Thanks. This is an excellent article. Without having read the underlying work yet, which I fully intend to do, I just want to note one thing as a former law clerk to a federal judge and 20 year lawyer, and that is the suggestion that there are right/wrong answers in the law. This is, I think, almost universally a misnomer. Perhaps it is true if you are consulting regulations to determine the maximum permissible height of the hedges in your community, but the sort of litigation disputes that overload our judicial system almost universally arise from a situation where the controlling law is not in dispute but rather from competing interpretations of the law, which is more often than not a judicial opinion crafted by an eminently fallible human judge (or more likely, their law clerk) and not a regulation that contains precise requirements. The skill in a lawyer comes not from memorizing or regurgitating these laws (which change constantly, another obvious challenge for AI models) but in finding the most creative argument in favor of your client. People laughed when Bill Clinton said “it depends on what the meaning of “is” is.” But as a lawyer, it was a perfectly legitimate point. I struggle to believe we’re anywhere near a model that can distinguish the various interpretations of the meaning of a word like “is” and identify and cogently and persuasively argue the one that best supports their client.
As you quite rightly say, there is (and long has been) plenty of room for AI and automation in law, and indeed it is an essential component of how I do my job. But I do not suspect we will see any sort of AI displace the most essential work that lawyers do in my lifetime.
Full disclosure: I may be slightly biased. :)
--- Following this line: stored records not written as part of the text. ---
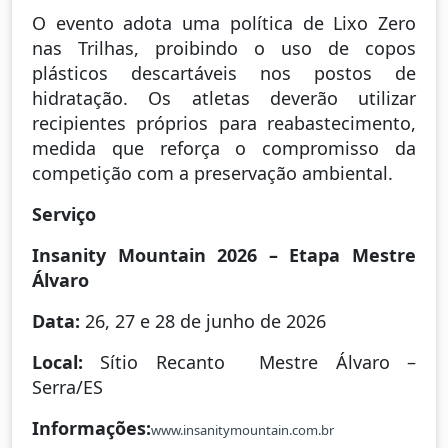
O evento adota uma política de Lixo Zero
nas Trilhas, proibindo o uso de copos
plásticos descartáveis nos postos de
hidratação. Os atletas deverão utilizar
recipientes próprios para reabastecimento,
medida que reforça o compromisso da
competição com a preservação ambiental.
Serviço
Insanity Mountain 2026 – Etapa Mestre
Álvaro
Data:
26, 27 e 28 de junho de 2026
Local:
Sítio Recanto Mestre Álvaro –
Serra/ES
Informações:
www.insanitymountain.com.br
Nicely done. I'm a law professor, though never spent much time litigating. In jurisprudence, there is a common problem known as "reification," that is, treating a set of more or less dynamic relations as a thing. To some extent, that is what law does. We want a house title to be a house title, for example, and for many purposes, reification does no harm. But most of law is the formalization of human and institutional legal relations which are non-binary and which shift in time, and for which the costs/risks/opportunities also shift. So the AI project is, jurisprudentially speaking, ontologically primitive. To bring the matter home, maybe, what is "the law" in OpenAI debacle? In Silicon Valley Bank? All of this is before, but related to, understanding law as performative, lawyers as officers of the court, signatories as bound. Consider, in this regard, Ukraine/Russia, or a marriage. There is a sense in which AI is, at its best, doing law manque, by creating outputs that mirror human processes. This is like thinking that chess computers are playful.